Appendix 2: ReducedSummary stuffing
It is also worth considering the case where the slot n proposer tries to ensure that the slot n+1 ReducedSummary is large. The most they can do is self-build an empty block while putting every valid transaction they see into their Summary object. With an empty block, the slot n+1 ReducedSummary is equivalent to the slot n Summary (because none of the entries have been satisfied in the slot n payload). As we calculated above, the max size of the ReducedSummary would be 29988 bytes, which is rather large, but only achievable if there are 1428 transfers lying around in the mempool.

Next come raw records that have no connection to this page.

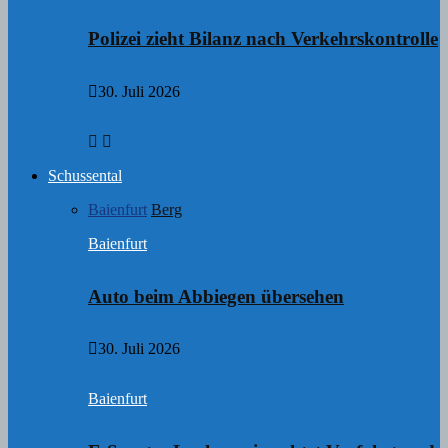
Polizei zieht Bilanz nach Verkehrskontrolle
30. Juli 2026
Schussental
Baienfurt
Berg
Baienfurt
Auto beim Abbiegen übersehen
30. Juli 2026
Baienfurt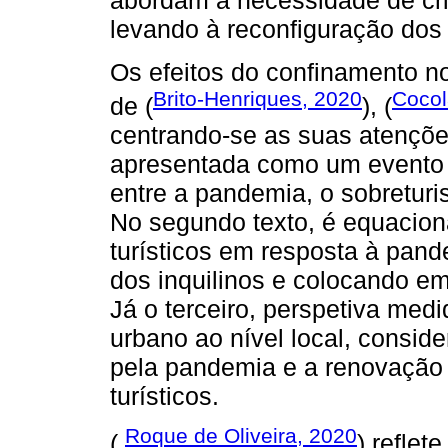
abordam a necessidade de cria
levando à reconfiguração dos
Os efeitos do confinamento no
Brito-Henriques, 2020
Cocol
de (
), (
centrando-se as suas atençõe
apresentada como um evento s
entre a pandemia, o sobreturis
No segundo texto, é equacio
turísticos em resposta à pan
dos inquilinos e colocando em
Já o terceiro, perspetiva med
urbano ao nível local, consid
pela pandemia e a renovação 
turísticos.
Roque de Oliveira, 2020
(
) reflet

Even if that happens, the slot n proposer just gave up all of their execution layer rewards to make the next block (at most) 30kB larger. Blocks can already be much larger than that (some are hundreds of kB), and post-4844, this will be even less relevant. Thus this doesn’t seem like a real griefing vector to be concerned about. We also could simply use a Rebuilder for the slot n+1 payload as well if necessary.